Our innovative approach, based on systematic dielectric studies of sizable molecules differently labeled with a dipole, will allow us to tackle the previously unknown aspects related to the impact of large size (significant moment of inertia) and anisotropy on the reorientation of sizable molecules probed by BDS, and allow us to explain to what extent the properties of a probe (dipole) govern the overall picture of their reorientation dynamics. Outcomes of the planned research will have a high impact on the understanding of the nature of many fundamental processes linked with the supercooled state. These cognitively ground-breaking issues will be discussed in the context of a newly constituted class of glass-forming materials strengthening the foundation of proposed classification. A pioneering effect of the project may be related to the direction of dielectric research into completely new areas of practical implementation related to the selective study of the motion of dipole-labeled molecular fragments. This is an important step in understanding the motions of complex molecular systems using the dielectric method.

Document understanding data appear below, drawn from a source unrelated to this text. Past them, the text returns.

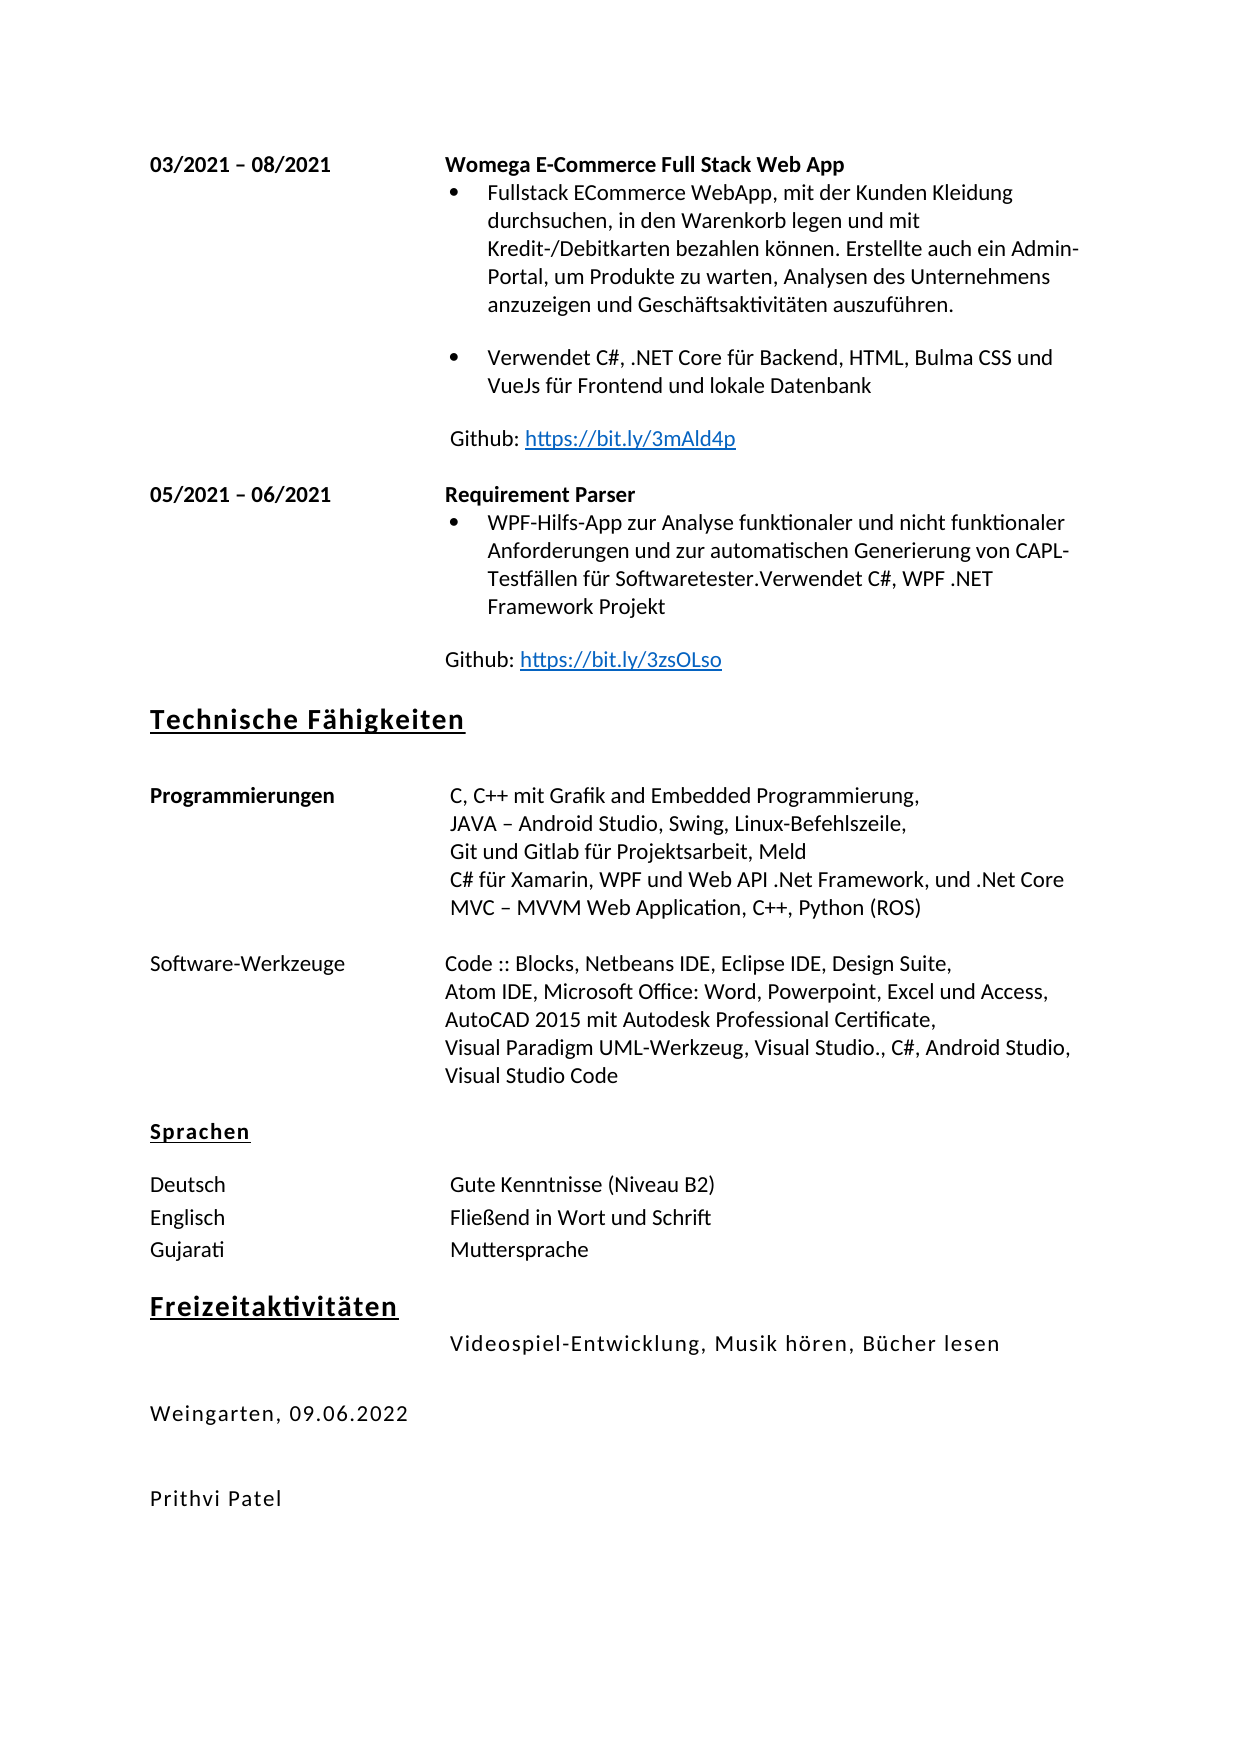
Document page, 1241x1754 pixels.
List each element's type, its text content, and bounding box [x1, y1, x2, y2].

list WPF-Hilfs-App zur Analyse funktionaler und nicht funktionaler Anforderungen und zur automatischen Generierung von CAPL-Testfällen für Softwaretester.Verwendet C#, WPF .NET Framework Projekt [450, 508, 1090, 620]
text 05/2021 – 06/2021 Requirement Parser [150, 480, 1090, 508]
subtitle Prithvi Patel [150, 1484, 1090, 1512]
text Github: https://bit.ly/3zsOLso [150, 645, 1090, 673]
list Verwendet C#, .NET Core für Backend, HTML, Bulma CSS und VueJs für Frontend und lokale Datenbank [450, 343, 1090, 399]
subtitle Technische Fähigkeiten [150, 701, 1090, 776]
text Github: https://bit.ly/3mAld4p [450, 424, 1090, 452]
subtitle Sprachen [150, 1117, 1090, 1146]
subtitle Videospiel-Entwicklung, Musik hören, Bücher lesen [375, 1329, 1090, 1357]
text Visual Paradigm UML-Werkzeug, Visual Studio., C#, Android Studio, Visual Studio Code [150, 1033, 1090, 1089]
text JAVA – Android Studio, Swing, Linux-Befehlszeile, Git und Gitlab für Projektsarbeit, Meld [375, 809, 1090, 865]
text 03/2021 – 08/2021 Womega E-Commerce Full Stack Web App [150, 150, 1090, 178]
list Fullstack ECommerce WebApp, mit der Kunden Kleidung durchsuchen, in den Warenkorb legen und mit Kredit-/Debitkarten bezahlen können. Erstellte auch ein Admin-Portal, um Produkte zu warten, Analysen des Unternehmens anzuzeigen und Geschäftsaktivitäten auszuführen. [450, 178, 1090, 318]
text Software-Werkzeuge Code :: Blocks, Netbeans IDE, Eclipse IDE, Design Suite, [150, 949, 1090, 977]
text Programmierungen C, C++ mit Grafik and Embedded Programmierung, [150, 781, 1090, 809]
text C# für Xamarin, WPF und Web API .Net Framework, und .Net Core MVC – MVVM Web Application, C++, Python (ROS) [450, 865, 1090, 921]
subtitle Freizeitaktivitäten [150, 1288, 1090, 1323]
text Atom IDE, Microsoft Office: Word, Powerpoint, Excel und Access, AutoCAD 2015 mit Autodesk Professional Certificate, [150, 977, 1090, 1033]
subtitle Weingarten, 09.06.2022 [150, 1399, 1090, 1427]
text Deutsch Gute Kenntnisse (Niveau B2) Englisch Fließend in Wort und Schrift Gujarati Muttersprache [150, 1171, 1090, 1263]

What have we discovered so far?

Our research has revealed that large, anisotropic molecules forming glassy states behave in ways that go far beyond what is known for conventional glass-forming systems.

We have shown that molecular shape plays a crucial role in controlling dynamics. Even subtle structural differences can dramatically alter how molecules reorient, both at ambient and high pressure (article link).

We sought to explain the strong pressure sensitivity of their molecular dynamics in the supercooled liquid state and found, surprisingly, that it cannot be attributed mainly to density changes (article link).

One of our key findings is that these anisotropic and sizable molecules exhibit a dual dynamic nature, challenging classical relations such as the Debye-Stokes-Einstein law (article link). This indicates that their motion cannot be described by simple, universal rules known from smaller systems.

We have also uncovered how cooperative dynamics emerges and evolves in liquids composed of anisotropic molecules, providing new insight into the fundamental nature of the glass transition (article link).

Importantly, we developed a novel concept of using internal molecular motions as local probes (article link). By analyzing secondary relaxations, we showed that polar rotating parts of a molecule can “sense” their surroundings, allowing us to extract detailed information about molecular environments inaccessible in simpler materials.

These studies revealed the potential of sizable molecules as molecular rotors (check here), since fragments of these large molecules can rotate even in the crystalline state. We showed that small chemical modifications can switch molecular rotation from fast to slow, leaving clear fingerprints in dielectric spectra (article link). We also identified two distinct patterns of dielectric response in polar molecular rotors and demonstrated how subtle chemical changes control rotational performance at the molecular level.

Moreover, by manipulating crystal polymorphs, we demonstrated that it is possible to engineer rotational dynamics in the solid state, opening new pathways in amphidynamic crystal technology, which uses the phenomenon of crystal polymorphism to design crystals with tailored internal rotational dynamics (article link).

Altogether, our results show thatsizable glass-forming molecules constitute a new and unique class of materials with complex, multi-scale dynamics. These findings not only deepen our understanding of glass-forming matter, but alsoopen new directions for studying and controlling molecular motion in advanced functional systems.